Sunday, February 28, 2010

Major tsunami averted ~ Deflation subdues lava viewing fun

~ Full Moon-Feb27-2010 -- Above a Tsunami survivor: the Island of Hawaii ~
(Click on the image for a larger size)

I was hoping to post photos of waves sweeping over roads or other exciting (non-life threatening) tsunami images, but we were spared the anticipated 9 to 12-foot waves forecast to hit here at 11:00 Saturday the 27th of February - generated from the devastating 8.8 magnitude Chilean earthquake from the day before; but we did get a tsunami beginning about 11:20 AM.

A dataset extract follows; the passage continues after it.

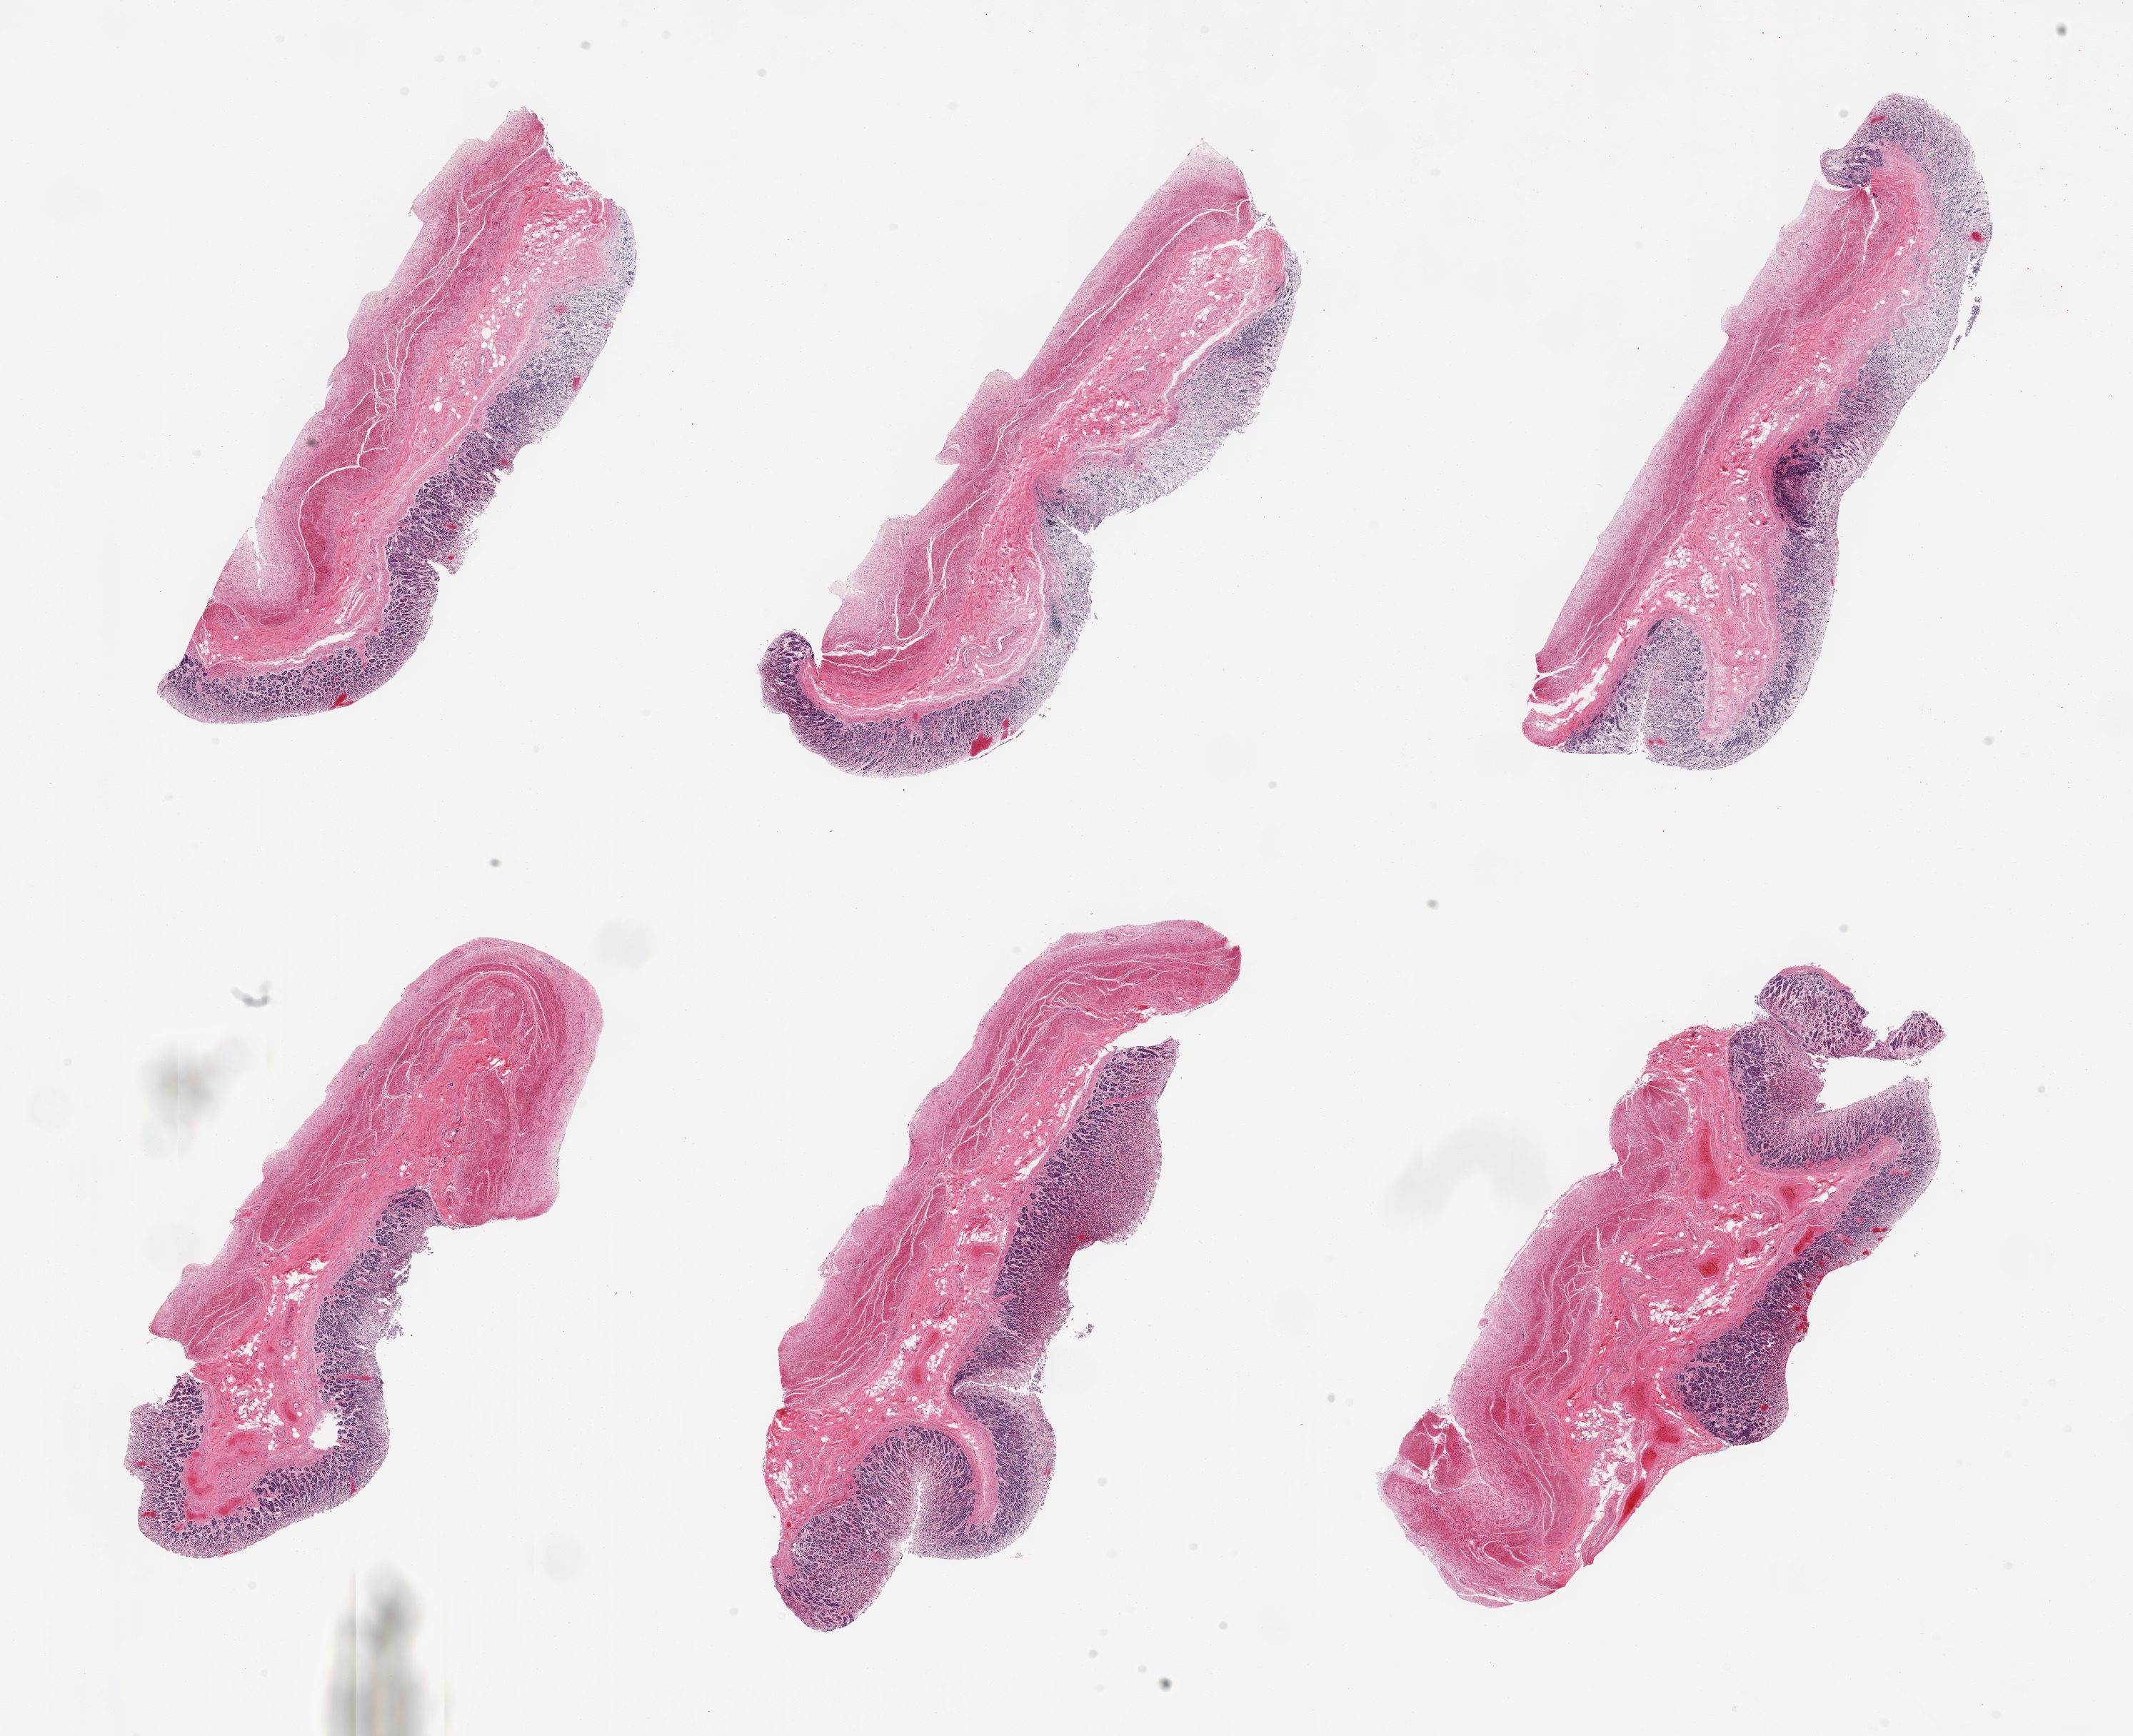
H&E whole-slide image, a low-resolution overview of the entire scanned area, about 23.6 x 19.2 mm (slide scanned at 20x), PAXgene-fixed paraffin-embedded (PFPE) section, target tissue: stomach, donor tissue sample.
Pathologist's review note for this sample: 6 pieces mucosa is ~1mm, severely autolyzed.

The shores directly in front of my house were the first ones in all of Hawaii affected by the incoming waves, next was Hilo Bay. What we saw was a reseeding of water, followed by a rush of water back in that looked like a super fast high-low tidal event: stronger each time for the first four waves, then decreasing after that for nearly an hour. For awhile it was like, “Oh! This IS happening!”… But we could soon see it was not going to become serious.

Watch the water and reefs as these sped up images show the first few tsunami surges in this poor quality home web cam at a Hilo hotel lanai overlooking Coconut Island in Hilo Bay shows a time-lapse of this event

Otherwise the most exciting part was the blaring tsunami warning sirens waking us all up at 6:00 AM, and repeated every hour until 11:00AM. It was an absolutely perfect Hawaiian weather day as well. Surfing seemed the logical plan for the day except the ocean currents were majorly messed up for safe paddling out there.

So the only photo I took on this infamous event day/night was this Full Tsunami Moon out my bedroom window.

Magma pressures beneath Halema’uma’u & Pu`u O`o crater’s has dropped considerably in the past few days, resulting in minimal views of active lava being seen either in the day or after dark. This is true for both the Hawaiian Volcanoes National Park’s Kilauea pit-crater lava vent (the Halema’uma’u), as well as sightings of lava from the Hawaii County Civil Defense viewing area’s off the end of highway 130 near Kalapana.

Until a return of inflationary magma pressure within the volcano I would expect only moderate glowing of lava at either active location after dark; weather permitting. If you have never seen lava glowing colors after dark then both venues may be worth trying to see.